* _SOURCE EXTRACT_
John Scalzi is back from Germany, and he says he's happy that I was not a vegetarian. In comments, someone agrees.
There's a pervasive myth that German food consists entirely of meat, notably in the form of sausage. I can assure you it doesn't. It's true that a lot of the traditional recipes are based on meat, and there are a lot of sausages, but there are a lot of other options. Yes, even in traditional restaurants.
I've been vegetarian since 1993. I spent my junior year of college (1996-97) living in Germany. I had, frankly, a much easier time eating vegetarian there than I did in my college's dining hall in Pennsylvania, or than I do eating here in North Carolina -- where even the vegetables have meat in them (often in the form of a hambone thrown in, or bits of bacon), at least in traditional Southern restaurants. Germans caught on to the organic food thing much earlier than Americans. I had probably the best soy sausage in my life while I was living in Marburg, picked up at a Bioladen (organic food shop) and grilled for Canada Day (one of my neighbors was Canadian).

* _INFORMATION SHOWN_
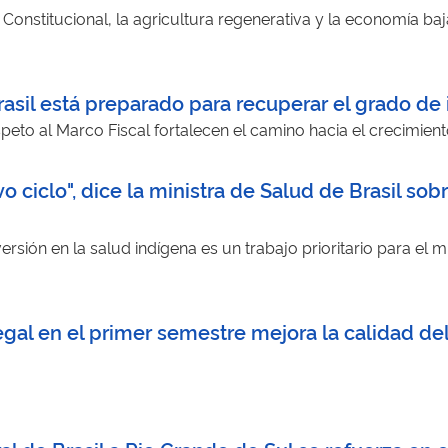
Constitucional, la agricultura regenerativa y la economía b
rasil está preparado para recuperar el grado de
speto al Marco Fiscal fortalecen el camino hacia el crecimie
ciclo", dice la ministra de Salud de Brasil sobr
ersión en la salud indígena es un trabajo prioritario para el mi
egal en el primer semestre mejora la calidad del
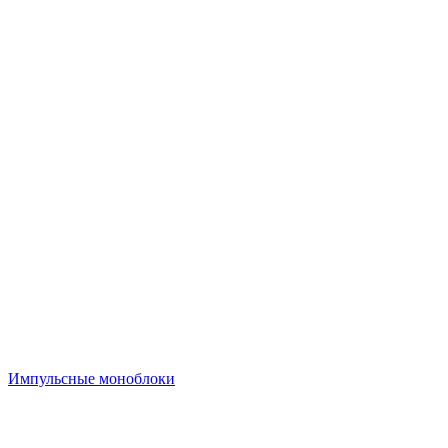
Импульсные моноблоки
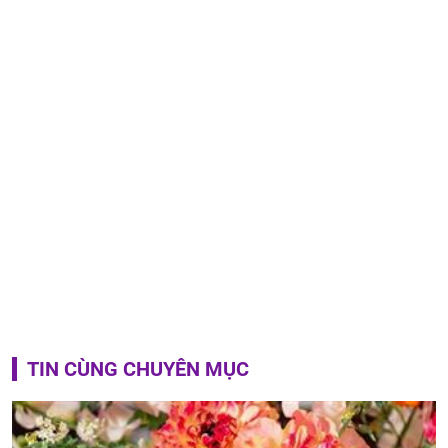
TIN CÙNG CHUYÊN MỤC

* _TASK REQUIREMENTS_
Write out, word for word, the stretch of the post on eating vegetarian in Germany from "There's a pervasive" through "in traditional restaurants.".

* _SOLVED PROBLEM_
There's a pervasive myth that German food consists entirely of meat, notably in the form of sausage. I can assure you it doesn't. It's true that a lot of the traditional recipes are based on meat, and there are a lot of sausages, but there are a lot of other options. Yes, even in traditional restaurants.